■ **BRIEF**:
Beginning with the first line of the entries below, quote each line until you reach and include the line with "y1=51, x2=166, y2=103]".

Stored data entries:
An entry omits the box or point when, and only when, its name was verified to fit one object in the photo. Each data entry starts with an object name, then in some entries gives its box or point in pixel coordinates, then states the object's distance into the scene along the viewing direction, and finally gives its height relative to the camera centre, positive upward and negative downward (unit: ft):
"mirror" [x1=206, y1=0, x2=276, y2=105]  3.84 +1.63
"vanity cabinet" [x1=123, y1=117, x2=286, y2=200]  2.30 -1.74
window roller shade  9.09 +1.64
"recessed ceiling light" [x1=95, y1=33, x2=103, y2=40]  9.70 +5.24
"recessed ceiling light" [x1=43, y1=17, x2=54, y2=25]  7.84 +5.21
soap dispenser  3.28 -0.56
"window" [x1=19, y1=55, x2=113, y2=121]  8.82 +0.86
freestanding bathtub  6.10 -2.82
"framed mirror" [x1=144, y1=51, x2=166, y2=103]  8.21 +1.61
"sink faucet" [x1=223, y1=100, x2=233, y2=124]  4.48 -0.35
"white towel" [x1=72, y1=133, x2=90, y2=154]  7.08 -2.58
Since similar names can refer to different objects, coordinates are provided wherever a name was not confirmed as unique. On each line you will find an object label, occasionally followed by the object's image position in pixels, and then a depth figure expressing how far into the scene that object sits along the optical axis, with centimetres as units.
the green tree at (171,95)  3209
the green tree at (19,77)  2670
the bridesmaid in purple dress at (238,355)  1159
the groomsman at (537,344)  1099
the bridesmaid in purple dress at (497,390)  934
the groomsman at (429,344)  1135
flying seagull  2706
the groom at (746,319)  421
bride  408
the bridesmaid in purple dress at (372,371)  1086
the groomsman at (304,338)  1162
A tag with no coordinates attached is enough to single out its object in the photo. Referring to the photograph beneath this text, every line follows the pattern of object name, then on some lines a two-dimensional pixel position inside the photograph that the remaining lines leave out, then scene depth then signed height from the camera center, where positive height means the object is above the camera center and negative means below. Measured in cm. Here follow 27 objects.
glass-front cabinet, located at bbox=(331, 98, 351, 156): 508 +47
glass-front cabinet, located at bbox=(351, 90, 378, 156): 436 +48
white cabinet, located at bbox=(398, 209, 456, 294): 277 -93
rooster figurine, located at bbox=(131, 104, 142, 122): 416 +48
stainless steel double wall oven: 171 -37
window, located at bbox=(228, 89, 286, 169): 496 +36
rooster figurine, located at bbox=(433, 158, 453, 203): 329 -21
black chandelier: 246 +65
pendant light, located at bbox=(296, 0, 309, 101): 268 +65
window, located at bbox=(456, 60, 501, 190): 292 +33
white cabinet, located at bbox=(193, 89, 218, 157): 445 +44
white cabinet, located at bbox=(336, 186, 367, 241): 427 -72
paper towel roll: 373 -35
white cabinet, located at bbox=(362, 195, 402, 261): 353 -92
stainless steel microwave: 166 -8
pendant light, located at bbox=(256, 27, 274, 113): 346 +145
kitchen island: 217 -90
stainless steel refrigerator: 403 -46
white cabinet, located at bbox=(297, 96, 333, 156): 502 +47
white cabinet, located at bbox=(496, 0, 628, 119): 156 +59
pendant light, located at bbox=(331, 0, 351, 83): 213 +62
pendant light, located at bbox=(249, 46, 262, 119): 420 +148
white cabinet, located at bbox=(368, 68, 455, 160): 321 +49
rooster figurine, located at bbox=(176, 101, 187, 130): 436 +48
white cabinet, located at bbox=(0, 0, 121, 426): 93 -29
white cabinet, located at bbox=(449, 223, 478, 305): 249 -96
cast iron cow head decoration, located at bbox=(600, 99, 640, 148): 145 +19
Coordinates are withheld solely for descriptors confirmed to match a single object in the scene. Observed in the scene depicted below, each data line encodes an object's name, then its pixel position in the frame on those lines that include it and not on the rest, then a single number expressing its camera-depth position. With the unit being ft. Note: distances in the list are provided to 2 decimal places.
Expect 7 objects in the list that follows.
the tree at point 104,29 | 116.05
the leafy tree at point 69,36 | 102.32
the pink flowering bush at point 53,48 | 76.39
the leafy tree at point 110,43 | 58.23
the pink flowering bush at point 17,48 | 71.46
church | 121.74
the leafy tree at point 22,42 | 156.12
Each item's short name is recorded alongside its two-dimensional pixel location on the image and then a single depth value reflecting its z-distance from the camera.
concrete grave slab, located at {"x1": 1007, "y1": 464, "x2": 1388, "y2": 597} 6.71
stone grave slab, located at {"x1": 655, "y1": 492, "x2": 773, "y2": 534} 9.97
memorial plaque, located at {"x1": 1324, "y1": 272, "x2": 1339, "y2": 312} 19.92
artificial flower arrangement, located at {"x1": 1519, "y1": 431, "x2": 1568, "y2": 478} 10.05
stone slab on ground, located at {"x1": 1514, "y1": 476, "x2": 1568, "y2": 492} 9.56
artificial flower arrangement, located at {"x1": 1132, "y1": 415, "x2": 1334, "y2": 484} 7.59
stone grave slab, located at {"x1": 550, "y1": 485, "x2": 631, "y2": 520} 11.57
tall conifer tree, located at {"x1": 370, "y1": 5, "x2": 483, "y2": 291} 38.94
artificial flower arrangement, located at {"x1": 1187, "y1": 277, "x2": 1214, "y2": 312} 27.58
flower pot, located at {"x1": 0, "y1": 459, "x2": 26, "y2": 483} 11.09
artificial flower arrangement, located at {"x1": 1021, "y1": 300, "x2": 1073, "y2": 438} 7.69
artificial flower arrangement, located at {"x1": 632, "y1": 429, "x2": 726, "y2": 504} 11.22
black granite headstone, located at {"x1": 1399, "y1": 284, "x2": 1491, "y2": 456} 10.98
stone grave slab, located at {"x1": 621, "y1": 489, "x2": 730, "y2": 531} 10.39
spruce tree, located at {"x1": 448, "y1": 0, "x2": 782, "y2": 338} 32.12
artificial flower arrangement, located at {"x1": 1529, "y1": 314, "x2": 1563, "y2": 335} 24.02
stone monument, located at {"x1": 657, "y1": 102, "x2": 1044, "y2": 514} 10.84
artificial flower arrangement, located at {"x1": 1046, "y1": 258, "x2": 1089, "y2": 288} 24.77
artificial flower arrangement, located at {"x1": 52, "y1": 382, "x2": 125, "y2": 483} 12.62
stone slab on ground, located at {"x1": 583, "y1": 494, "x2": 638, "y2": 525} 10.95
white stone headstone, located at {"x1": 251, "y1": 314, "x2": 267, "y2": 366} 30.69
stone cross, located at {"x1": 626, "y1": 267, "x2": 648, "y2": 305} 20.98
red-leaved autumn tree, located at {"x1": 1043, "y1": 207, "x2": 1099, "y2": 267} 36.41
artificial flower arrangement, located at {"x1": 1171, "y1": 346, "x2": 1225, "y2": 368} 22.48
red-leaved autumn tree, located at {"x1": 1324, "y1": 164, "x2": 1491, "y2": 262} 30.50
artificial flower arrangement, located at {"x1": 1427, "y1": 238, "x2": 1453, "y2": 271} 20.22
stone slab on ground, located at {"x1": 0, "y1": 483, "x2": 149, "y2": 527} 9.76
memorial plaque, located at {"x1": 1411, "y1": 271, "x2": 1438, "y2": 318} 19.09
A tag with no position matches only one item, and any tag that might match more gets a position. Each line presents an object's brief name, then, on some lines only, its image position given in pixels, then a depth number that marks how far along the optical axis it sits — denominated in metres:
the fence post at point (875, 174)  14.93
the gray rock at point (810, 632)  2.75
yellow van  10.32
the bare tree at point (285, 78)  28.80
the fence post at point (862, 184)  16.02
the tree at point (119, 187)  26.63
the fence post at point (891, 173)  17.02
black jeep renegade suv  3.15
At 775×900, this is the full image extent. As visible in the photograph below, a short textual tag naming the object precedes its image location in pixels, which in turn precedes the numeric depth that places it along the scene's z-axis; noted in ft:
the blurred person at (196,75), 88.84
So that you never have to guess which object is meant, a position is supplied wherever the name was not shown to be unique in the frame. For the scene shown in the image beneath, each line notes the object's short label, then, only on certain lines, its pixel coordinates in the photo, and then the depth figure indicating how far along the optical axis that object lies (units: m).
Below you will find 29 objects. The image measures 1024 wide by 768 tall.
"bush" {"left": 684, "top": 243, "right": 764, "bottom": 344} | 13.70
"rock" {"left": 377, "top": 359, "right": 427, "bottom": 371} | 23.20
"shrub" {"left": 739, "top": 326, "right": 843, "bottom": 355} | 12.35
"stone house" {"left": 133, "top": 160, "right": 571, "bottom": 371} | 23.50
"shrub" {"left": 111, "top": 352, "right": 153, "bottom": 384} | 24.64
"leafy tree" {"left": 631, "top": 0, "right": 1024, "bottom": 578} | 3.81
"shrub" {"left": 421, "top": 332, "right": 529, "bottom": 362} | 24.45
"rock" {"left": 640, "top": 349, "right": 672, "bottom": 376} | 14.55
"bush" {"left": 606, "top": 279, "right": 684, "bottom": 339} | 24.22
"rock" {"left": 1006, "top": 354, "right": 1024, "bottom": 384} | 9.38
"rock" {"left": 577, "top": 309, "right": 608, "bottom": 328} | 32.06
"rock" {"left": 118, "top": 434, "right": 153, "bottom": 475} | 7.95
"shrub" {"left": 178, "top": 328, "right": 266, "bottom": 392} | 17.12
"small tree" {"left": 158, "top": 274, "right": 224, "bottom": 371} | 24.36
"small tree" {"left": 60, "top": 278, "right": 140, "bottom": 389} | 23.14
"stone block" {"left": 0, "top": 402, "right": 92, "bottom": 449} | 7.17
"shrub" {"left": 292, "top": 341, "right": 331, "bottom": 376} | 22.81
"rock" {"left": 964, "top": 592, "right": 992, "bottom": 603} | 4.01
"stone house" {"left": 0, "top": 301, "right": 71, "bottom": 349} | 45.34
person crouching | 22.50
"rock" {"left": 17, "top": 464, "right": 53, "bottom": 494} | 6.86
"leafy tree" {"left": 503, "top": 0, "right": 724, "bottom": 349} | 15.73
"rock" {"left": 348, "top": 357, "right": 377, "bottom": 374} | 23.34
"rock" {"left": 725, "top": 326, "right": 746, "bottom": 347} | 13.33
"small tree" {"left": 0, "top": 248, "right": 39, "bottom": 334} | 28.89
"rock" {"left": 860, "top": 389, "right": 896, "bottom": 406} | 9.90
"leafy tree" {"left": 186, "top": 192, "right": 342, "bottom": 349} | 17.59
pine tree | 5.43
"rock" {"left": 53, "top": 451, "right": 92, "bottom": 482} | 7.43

■ **RESPONSE TO THE TASK**:
An entry omits the box or point when, and only when, its name was verified to fit one object in the photo. Each data entry starts with an object name, then in some entries gives its box or point in pixel coordinates, then states the object's distance into the scene along the viewing direction, and finally gives its height relative to the camera centre, positive upward and negative downward (unit: ft):
"mirror" [x1=206, y1=0, x2=276, y2=105]  3.84 +1.63
"vanity cabinet" [x1=123, y1=117, x2=286, y2=200]  2.30 -1.74
window roller shade  9.09 +1.64
"recessed ceiling light" [x1=95, y1=33, x2=103, y2=40]  9.70 +5.24
"recessed ceiling light" [x1=43, y1=17, x2=54, y2=25]  7.84 +5.21
soap dispenser  3.28 -0.56
"window" [x1=19, y1=55, x2=113, y2=121]  8.82 +0.86
freestanding bathtub  6.10 -2.82
"framed mirror" [x1=144, y1=51, x2=166, y2=103]  8.21 +1.61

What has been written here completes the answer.